Protecting patient safety should always be the number one priority for the health service, but we must ensure that GPs and other doctors are properly supported when they are put through fitness to practice investigations.

Many GPs who come out of the process vindicated have told me how emotionally draining, frightening and stressful they have felt during what is often described as an ‘ordeal’ – hardly surprising, as the GMC has the power to take away livelihoods and end careers built on decades of hard work.

It’s also a process that can take years to work with, making it even more stressful to cope with. 

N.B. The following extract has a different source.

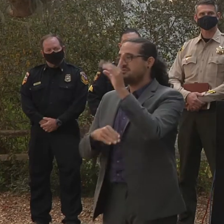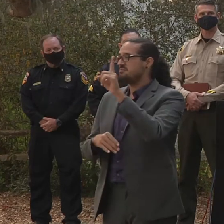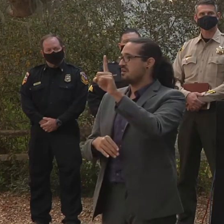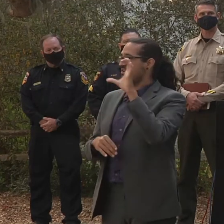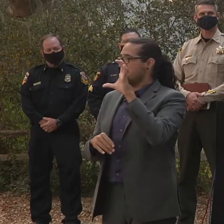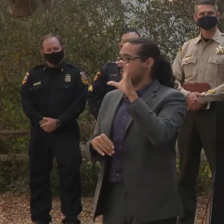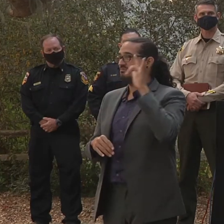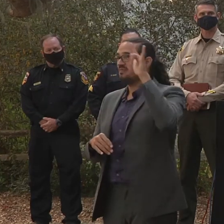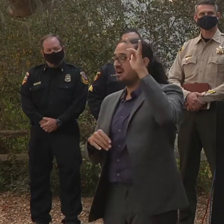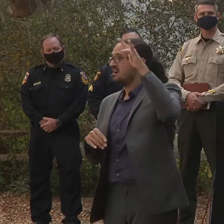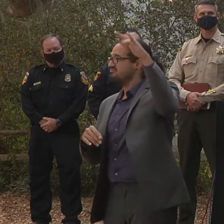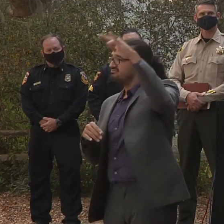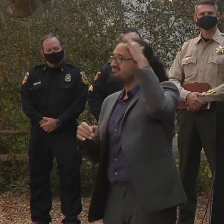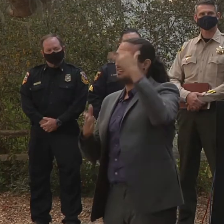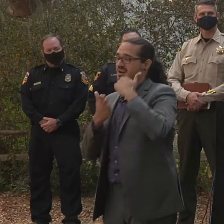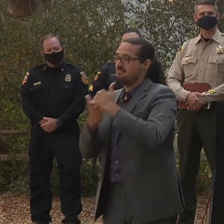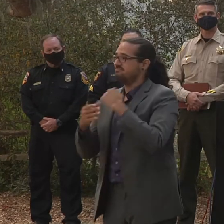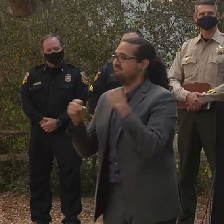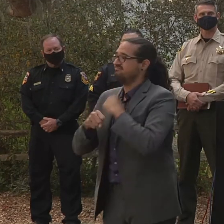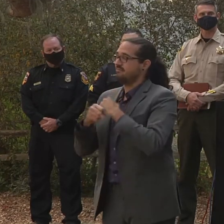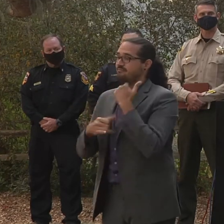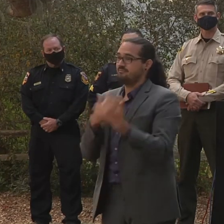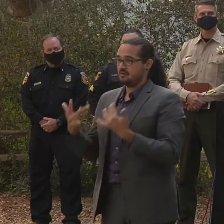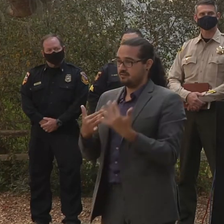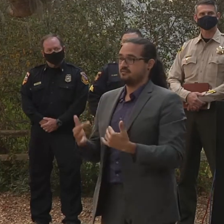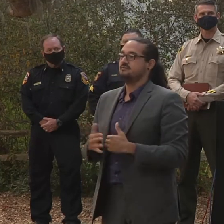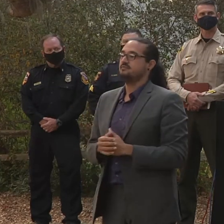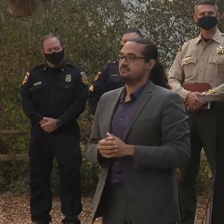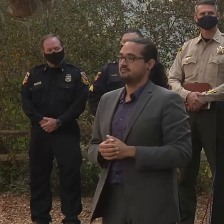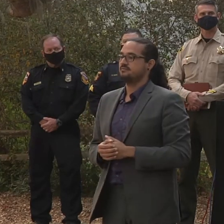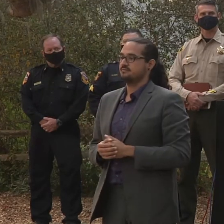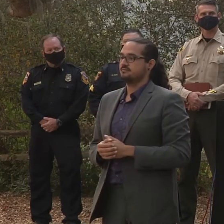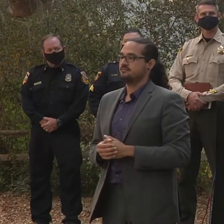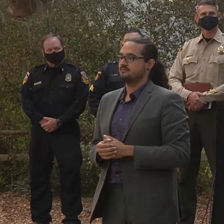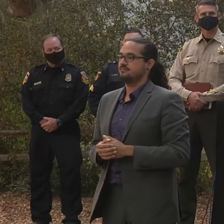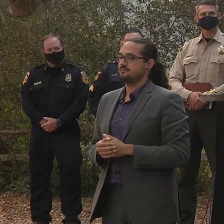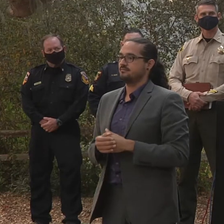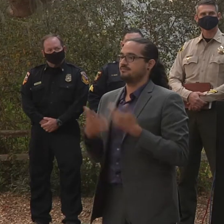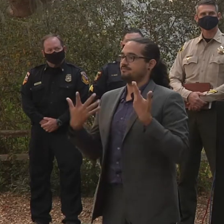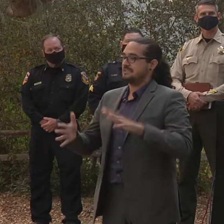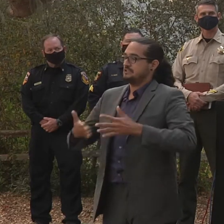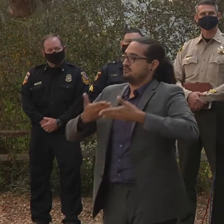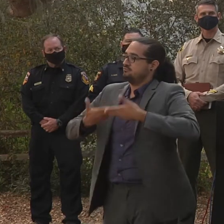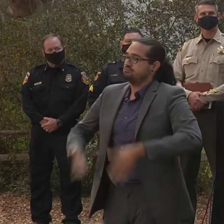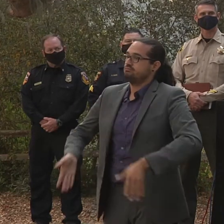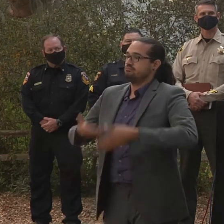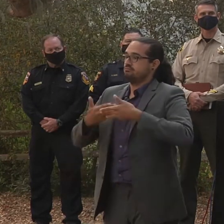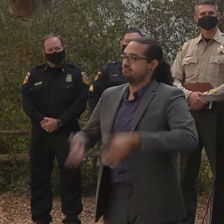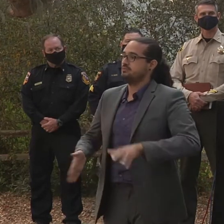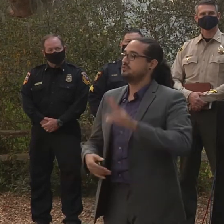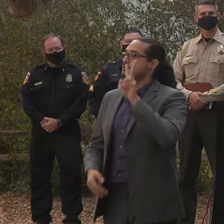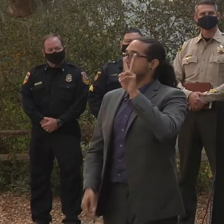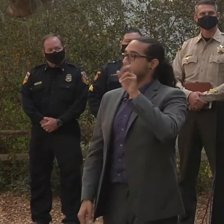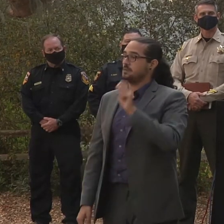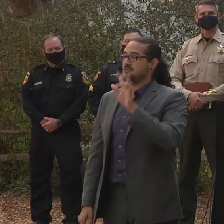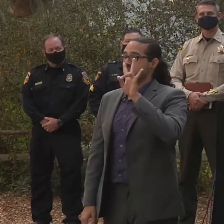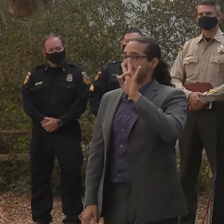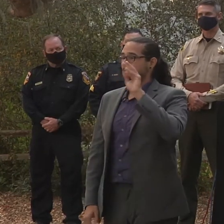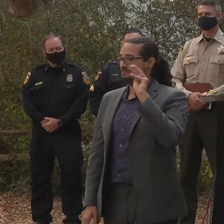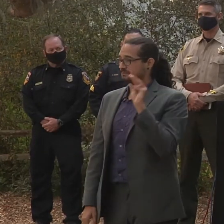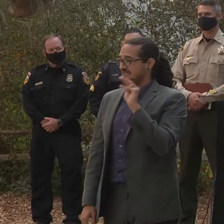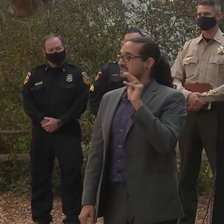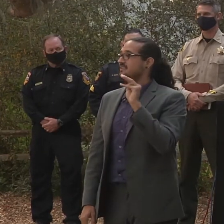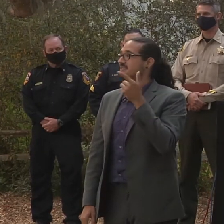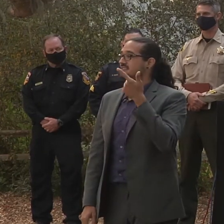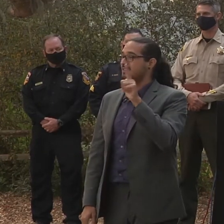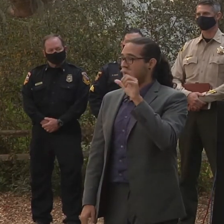moment. With that, we've dropped over 2.7 million gallons of retardant on that on these fires over the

No one disagrees that at times it is necessary to take action against doctors to protect patients but we should not ignore the difficulty that many innocent doctors experience. In a climate where many GPs are overworked (with a recent BMA survey suggesting four in ten describe themselves as close to burnout) a GMC investigation has the potential to push some vulnerable people over the edge. 

What is needed is to identify and tackle the problems in advance of doctors getting to the GMC, which means a fully funded and proactive occupational health service should be essential.  This has to be a priority for the future. Schemes such as the one currently in operation in London provide a life-saving service but sadly rather than rolling this excellent scheme out nationally we are seeing cuts instead. While we are all aware of the acute funding problems facing the NHS, we should not allow financial imperatives to put the welfare of doctors at risk. This is the kind of short-sightedness that not only costs the health service more in the long run but ultimately, as the GMC suggests, costs lives too. 

It is pleasing that the GMC has acknowledged the shortcomings in the current situation and are looking towards reform for the future. The BMA provides counselling and support services for all doctors, but we do strongly believe that more must be done to help support vulnerable doctors. Action is long overdue and must begin immediately.

Dr Richard Vautrey is the deputy chair of the GPC and a GP in Leeds.